The basic process at work here is the following

1. You've got two numbers of widely differing scale:

   printf "%.17e\n", 1.00000000000000040e+000;;
   1.00000000000000040e+000
   
   printf "%.17e\n", 5.00000000000100030e-016;;
   5.00000000000100030e-016
   [download]

2. If you just add those together, you obviously loose some precision from the smaller number due to hardware limitation:

   printf "%.17e\n", $S = 1.00000000000000040e+000 + 5.00000000000100030e
   +-016;;
   1.00000000000000090e+000
   [download]

3. So, doubledouble uses a second double to store that lost precision. But to do so,it needs to 'recover' the loss.

   By subtracting the two numbers in turn, from their sum (numerically ought to be zero); but due to the machine limitations, a delta falls out and the lost precision is recovered:

   printf "%.17e\n", $S = 1.00000000000000040e+000 + 5.00000000000100030e
   +-016;;
   1.00000000000000090e+000
   
   printf "%.17e\n", $e = ( $S = 1.00000000000000040e+000 + 5.00000000000
   +100030e-016 ) - 1.00000000000000040e+000;;
   4.44089209850062620e-016
   
   printf "%.17e\n", ( $e = ( $S = 1.00000000000000040e+000 + 5.000000000
   +00100030e-016 ) - 1.00000000000000040e+000 ) - 5.00000000000100030e-0
   +16;;
   -5.59107901500374110e-017
   [download]

   That last value is the lost precision that needs to be stored in the second double.

Of course, it doesn't end there. There might already be values in those other (low) doubles; and they need to be added together along with the spillage from the hi order doubles above.

But that calculation itself can result in what might be termed 'overflow' or 'carry-over'; and that needs to be added back into the high order part of the result. But that ...

Hopefully, you get the picture.

The sequences of additions and subtractions in that sub are meant to ensure that borrows from the high order doubles and carries from the low order doubles are sorted out and merged; with the result that you end up with 105/6 bits of precision.

It -- the C++ -- appears to work; plenty of people have used it -- but I want to port (parts of) it to C; and that's caused me to look closely at it. And there is weirdness afoot.

According to this and (for me) this, that should either not happen; or at least be controllable.

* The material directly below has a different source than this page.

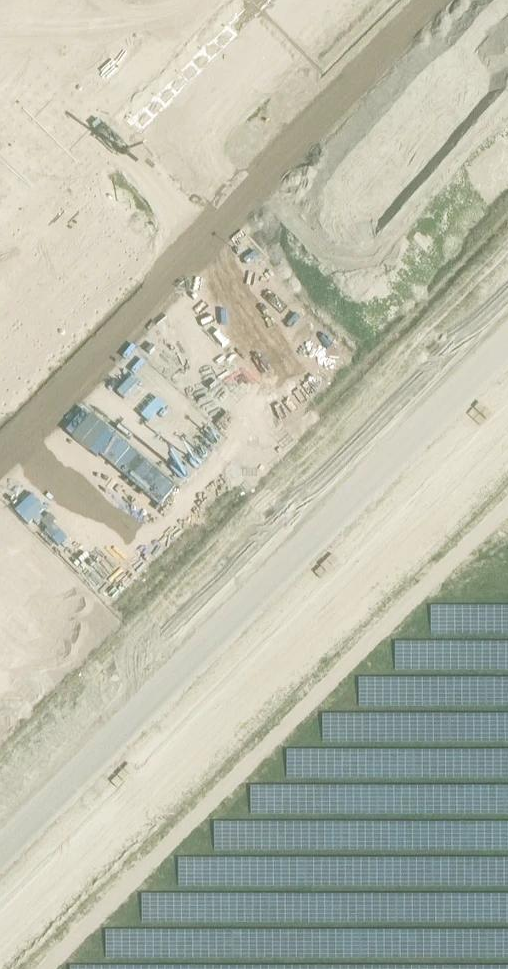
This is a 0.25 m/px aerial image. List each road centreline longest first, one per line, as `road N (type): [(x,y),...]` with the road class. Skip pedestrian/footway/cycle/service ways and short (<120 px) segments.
road 1 (unclassified): [(0,894),(507,382)]
road 2 (unclassified): [(507,288),(0,800)]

But then, that may not have been the case for which compiler the code was originally (or subsequently) targeted at; so it's a good thought. Thank you.

---

With the rise and rise of 'Social' network sites: 'Computers are making people easier to use everyday'

Examine what is said, not who speaks -- Silence betokens consent -- Love the truth but pardon error.

"Science is about questioning the status quo. Questioning authority".

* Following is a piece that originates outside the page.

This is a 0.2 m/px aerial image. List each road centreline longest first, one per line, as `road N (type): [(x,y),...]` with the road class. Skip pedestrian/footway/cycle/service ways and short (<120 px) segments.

In the absence of evidence, opinion is indistinguishable from prejudice.

I'm with torvalds on this Agile (and TDD) debunked I told'em LLVM was the way to go. But did they listen!

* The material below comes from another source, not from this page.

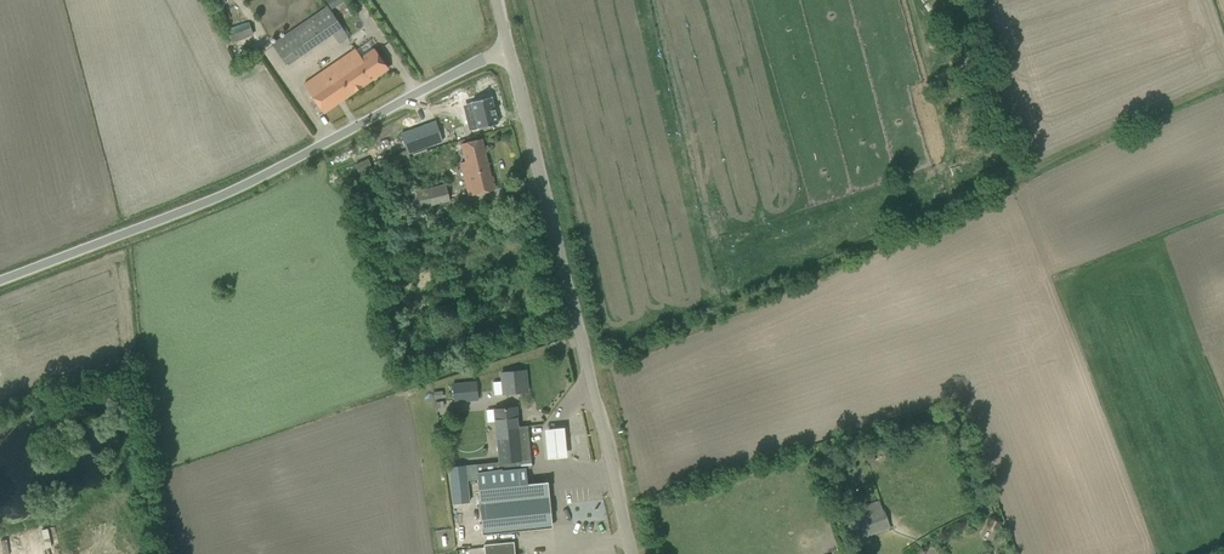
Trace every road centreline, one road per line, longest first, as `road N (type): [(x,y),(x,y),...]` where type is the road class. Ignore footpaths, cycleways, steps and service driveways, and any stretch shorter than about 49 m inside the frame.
road 1 (track): [(590,368),(676,337),(1223,85)]
road 2 (unclassified): [(0,280),(250,183),(450,77),(511,55)]
road 3 (unclassified): [(635,553),(511,55)]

I took a look through some of the source code you linked, and the type cast seems to be applied in particular when there's a subtraction that's obviously close to zero. I don't have enough C++ experience to know how the compilers are expected to behave on such things (even more so older versions), but I walked through a bunch of the arithmetic and there's a lot of adding and subtracting things that should either add up to zero or add up neatly to just one of the terms that was in a previous step, so I'm actually a little surprised that there aren't more oddball things in there (or at least a note about setting a compiler directive not to simplify) to keep the epsilons from getting optimized away.

There are enough things that just cancel away in odd ways that I was partly looking to verify you hadn't made any typos!

EDIT: in your first link it actually points out that the Intel C++ compiler does allow associativity transformations by default, so it may be a bit of legacy code to prevent that.